Com a recente publicação do Decreto-Lei n.º 65/2021, de 30 de Julho, que regulamenta o Regime Jurídico da Segurança do Ciberespaço (Lei n.º 46/2018, de 13 de Agosto, que transpôs a Directiva (UE) 2016/1148, do Parlamento Europeu e do Conselho, de 6 de Julho de 2016), as entidades públicas ficaram obrigadas a cumprir medidas técnicas e organizativas para gerir os riscos que se colocam à segurança das redes e dos sistemas de informação que utilizam, garantindo um nível de segurança adequado ao risco em causa, tendo em conta os progressos técnicos mais recentes.

E estão obrigadas a realizar uma análise dos riscos em relação a todos os activos que garantam a continuidade do funcionamento das redes e dos sistemas de informação que utilizam e, no caso dos operadores de serviços essenciais, também em relação aos activos que garantam a prestação dos serviços essenciais.

Na sequência dessa análise dos riscos, as entidades devem adoptar as medidas técnicas e organizativas adequadas para gerir os riscos que se colocam à segurança das redes e dos sistemas de informação que utilizam, e que resultem, nomeadamente, de normativo complementar sectorial aprovado pelo Centro Nacional de Cibersegurança (CNCS) ou do Quadro Nacional de Referência de Cibersegurança, e respectivas disposições complementares, elaborado pelo CNCS.

Estas normas do Decreto-Lei n.º 65/2021 não são meramente programáticas. O diploma prevê contra-ordenações em caso de incumprimento, que podem chegar aos 50 mil euros, e a negligência é punível.

É verdade que a parte mais significativa dessas normas só entra em vigor no final de Julho de 2022. No entanto, tendo em conta o desafio tecnológico que está em causa e as tradicionais dificuldades de contratação e implementação associadas às entidades públicas, não pode dizer-se que esse prazo seja muito longo.

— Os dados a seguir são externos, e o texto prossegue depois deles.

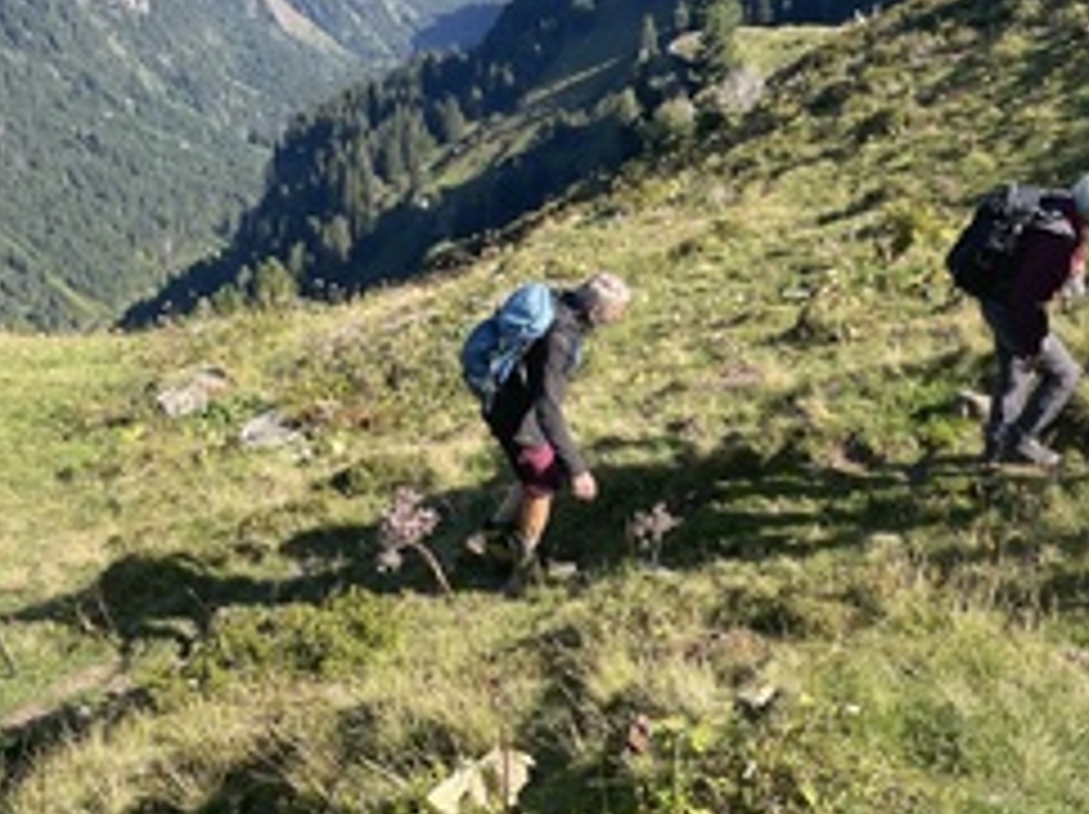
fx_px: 1351
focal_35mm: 43
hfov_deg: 42.6
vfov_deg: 33.5
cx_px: 806
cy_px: 364
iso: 32
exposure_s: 1/1221
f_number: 1.6
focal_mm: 4.2
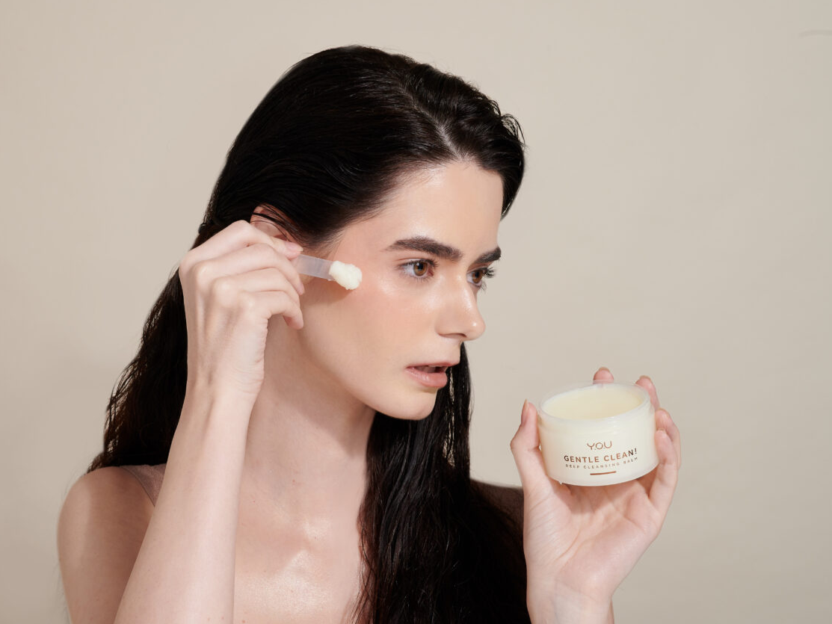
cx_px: 327
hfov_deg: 22.5
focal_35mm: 87
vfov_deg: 17.0
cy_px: 331
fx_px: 2091
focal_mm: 70
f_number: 13
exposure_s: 1/160
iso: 320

Mas o importante, e é este o ponto deste artigo, é deixar evidenciado que, em tempos de ciberataques, cada vez mais frequentes, as entidades públicas têm deveres e responsabilidades.

E a sua responsabilidade não está seguramente limitada aos montantes das contra-ordenações que terão de pagar em caso de incumprimento. Essa é apenas uma parte, que tem intuito mais dissuasor do que de outra coisa.

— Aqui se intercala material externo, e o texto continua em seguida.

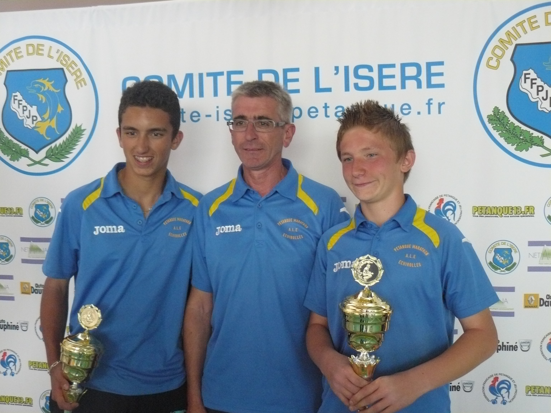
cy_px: 206
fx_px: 621
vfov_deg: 36.8
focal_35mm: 39
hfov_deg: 47.9
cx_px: 276
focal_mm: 6.4
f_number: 2.8
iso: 400
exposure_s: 1/40
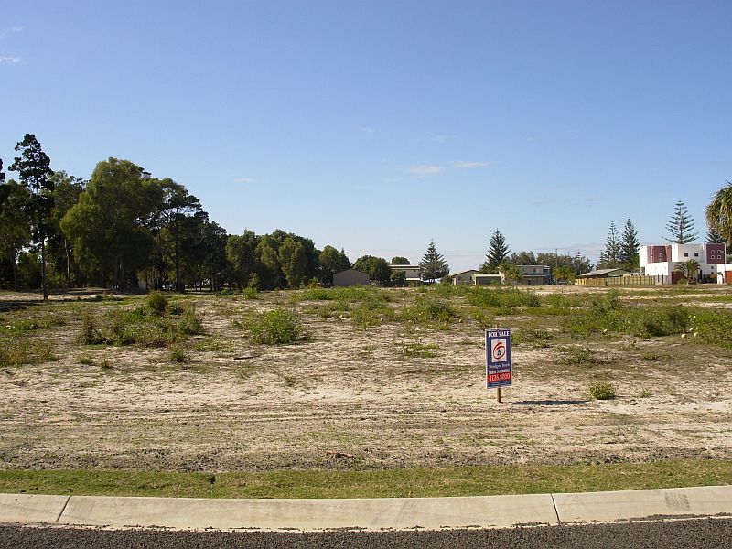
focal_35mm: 38
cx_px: 366
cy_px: 274
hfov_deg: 49.0
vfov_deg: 37.7
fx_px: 804
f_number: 4.9
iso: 50
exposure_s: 1/512
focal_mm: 6.3
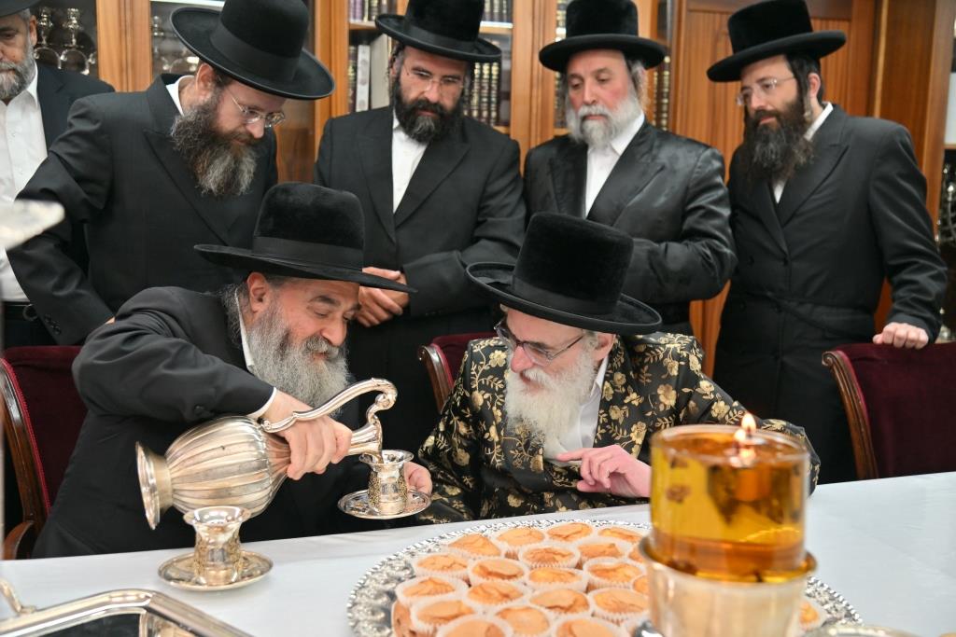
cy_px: 318
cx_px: 478
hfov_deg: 50.7
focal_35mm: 38
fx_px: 1009
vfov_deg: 35.1
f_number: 4
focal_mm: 38
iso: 400
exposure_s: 1/160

É que a falta de medidas de segurança das redes e dos sistemas de informação por parte das entidades públicas, mesmo que negligente, pode prejudicar e causar severos danos a pessoas e empresas.

E por mais que a causa primeira desse prejuízo ou dano seja o ciberataque, não é menos verdade que a falta de actuação da entidade pública pode ter um papel determinante no êxito do ataque se vier a confirmar-se que esta ignorou as suas obrigações de implementar medidas de segurança das redes e dos sistemas de informação.

Não podendo os cidadãos ficar reféns da negligência e da inacção das entidades públicas a este respeito, e ainda que o Decreto-Lei n.º 65/2021 não se aventure por aí, não vejo como negar-se a ideia de responsabilidade civil das entidades públicas em caso de incumprimento das obrigações previstas naquele diploma assim que estas entrem em vigor.

A partir do momento em que estas obrigações estão definidas, faltar ao seu cumprimento torna-se matéria de responsabilidade.

A consideração dessa responsabilidade traduz-se num enorme desafio para as entidades públicas. Não são apenas os CEOs das empresas que têm de perceber que a cibersegurança é um investimento e não um qualquer improvável evento: são também os decisores e gestores públicos que neste momento têm essa obrigação – e é um dever legal.

É fundamental que se compreenda que os novos riscos obrigam a novas respostas, e que a adesão ao digital implica, também da parte das organizações públicas, uma capacidade reforçada de proteger o que é de todos, num contexto de ameaça que é, também, um desafio para a nossa própria soberania e modo de vida.

Nota: O autor escreve ao abrigo do antigo acordo ortográfico.